According to the Woodwell Climate Research Center, where Alexander is a senior Arctic leader, 20% of the permafrost that is vulnerable to thawing is found in Alaska.

Boots on the ground

Alexander and fellow panelist Peter Butteri, a retired Alaska statewide fire planner, both worked as wildland firefighters. By partnering with scientists, Butteri said, firefighters are able to increase their effectiveness. Scientists at UAF like La Belle-Hamer look at various maps of the boreal forest, fire burns, scars and fuel maps to better predict fire activity.

“We’ve got long-term researchers ... providing tools that we use on a daily basis,” said Butteri.

Alexander sees an opportunity to use a new type of fire management in the state.
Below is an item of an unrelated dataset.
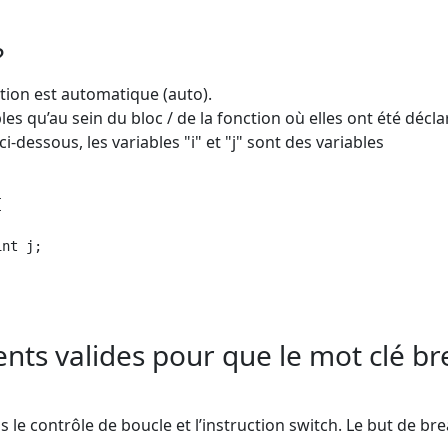
?
ction est automatique (auto).
s qu’au sein du bloc / de la fonction où elles ont été décla
i-dessous, les variables "i" et "j" sont des variables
“As firefighters, we tend to think of things as a chain saw problem or a Pulaski problem,” Alexander said. “You can’t solve the circumpolar wildland fire crisis with a chain saw or a Pulaski (ax).”

Instead, Alexander pointed to how the Gwich’in traditionally kept large wildfires at bay. The Gwich’in practice involves burning off the “dead sticks and matter on the top” in the spring, while the ground is still frozen, Alexander said. These mild fires, as Alexander put it, allow for more biodiversity to return, compared to severe fires that lead to widespread damage.

“Mama moose has got protein shakes everywhere she goes,” Alexander said about the plants that come back after mild fires.

Similarly to mowing a lawn every two weeks, Alexander said that cultural burnings every two years can be used as preventive maintenance.

“If all the world’s permafrost thawed, I mean, there’s no amount of solar panels, or, you know, zero-emission cars or anything like that, that’s going to create food security for humans,” Alexander said.